技術標籤：c++

帶權並查集：
TT and FF are … friends. Uh… very very good friends -________-b

FF is a bad boy, he is always wooing TT to play the following game with him. This is a very humdrum game. To begin with, TT should write down a sequence of integers-_-!!(bored).

Then, FF can choose a continuous subsequence from it(for example the subsequence from the third to the fifth integer inclusively). After that, FF will ask TT what the sum of the subsequence he chose is. The next, TT will answer FF’s question. Then, FF can redo this process. In the end, FF must work out the entire sequence of integers.

BoringBoringa very very boring game!!! TT doesn’t want to play with FF at all. To punish FF, she often tells FF the wrong answers on purpose.

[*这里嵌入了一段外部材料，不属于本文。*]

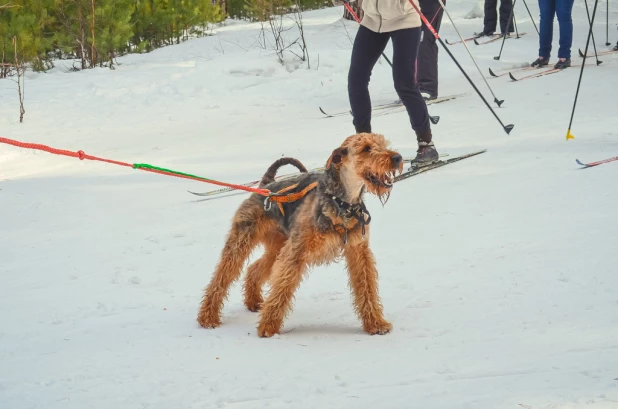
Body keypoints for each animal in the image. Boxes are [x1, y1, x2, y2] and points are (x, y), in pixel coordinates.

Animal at [195, 132, 402, 336]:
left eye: (383, 144)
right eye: (366, 148)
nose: (397, 158)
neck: (342, 203)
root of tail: (266, 185)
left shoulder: (358, 251)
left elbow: (366, 287)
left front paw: (376, 323)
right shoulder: (296, 251)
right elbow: (282, 288)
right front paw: (268, 327)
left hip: (277, 247)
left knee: (254, 269)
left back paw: (253, 301)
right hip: (241, 242)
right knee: (220, 279)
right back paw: (208, 317)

The bad boy is not a fool man. FF detects some answers are incompatible. Of course, these contradictions make it difficult to calculate the sequence.

However, TT is a nice and lovely girl. She doesn’t have the heart to be hard on FF. To save time, she guarantees that the answers are all right if there is no logical mistakes indeed.

What’s more, if FF finds an answer to be wrong, he will ignore it when judging next answers.

But there will be so many questions that poor FF can’t make sure whether the current answer is right or wrong in a moment. So he decides to write a program to help him with this matter. The program will receive a series of questions from FF together with the answers FF has received from TT. The aim of this program is to find how many answers are wrong. Only by ignoring the wrong answers can FF work out the entire sequence of integers. Poor FF has no time to do this job. And now he is asking for your help~(Why asking trouble for himself~~Bad boy)

Input
Line 1: Two integers, N and M (1 <= N <= 200000, 1 <= M <= 40000). Means TT wrote N integers and FF asked her M questions.

Line 2…M+1: Line i+1 contains three integer: Ai, Bi and Si. Means TT answered FF that the sum from Ai to Bi is Si. It’s guaranteed that 0 < Ai <= Bi <= N.

You can assume that any sum of subsequence is fit in 32-bit integer.

Output
A single line with a integer denotes how many answers are wrong.

Sample Input
10 5
1 10 100
7 10 28
1 3 32
4 6 41
6 6 1

Sample Output
1
解析：
解釋一下為什麼要將a–,這個其實很關鍵的。比如現在又 1 2 3 4 5 五個數那麼如果不將a減1的話會得到sum[1]=15;sum[2]=14;…sum[5]=5;
那麼之後要是求1到5的總和的話我們是採用相減的辦法即：sum[5]-sum[1]=10;所以這個答案顯然不對。我們就採取a–的辦法得到sum[0]=15;…sum[4]=5;sum[5]=0;就可以得到正確的答案了。
AC：

#include <iostream>
#include <cstdio>
using namespace std;
const int maxx=1e6+10;
int sum[maxx],bcj[maxx];
int find_set(int z)
{
    if(z!=bcj[z])
    {
        int t=bcj[z];
        bcj[z]=find_set(bcj[z]);//路徑壓縮
        sum[z]+=sum[t];//將每個根的權重都相加，直到加到最後的根。
    }
    return bcj[z];
}
void union_set(int x,int y,int z)
{
    int dx=find_set(x);
    int dy=find_set(y);
    if(dx!=dy)
    {
        bcj[dx]=dy;
        sum[dx]=z+sum[y]-sum[x];//這個式子畫個圖很容易看出。
    }
}
void init()
{
    for(int i=0;i<=maxx;i++)
    {
        sum[i]=0;
        bcj[i]=i;
    }
}
int main()
{
    int n,m,a,b,c;
    while(cin >> n >> m)
    {
        init();
        int ans=0;
        while(m--)
        {
            cin >> a >> b >> c;
            a--;//具體看上邊解析
            if(find_set(a)==find_set(b))//如果兩個數有相同的根。
            {
                if(sum[a]-sum[b]!=c)
                    ans++;
            }
            else
            {
                 union_set(a,b,c);
            }
        }
        cout << ans << endl;
    }
    return 0;
}

第一次些帶權的並查集要是發現錯誤歡迎指正。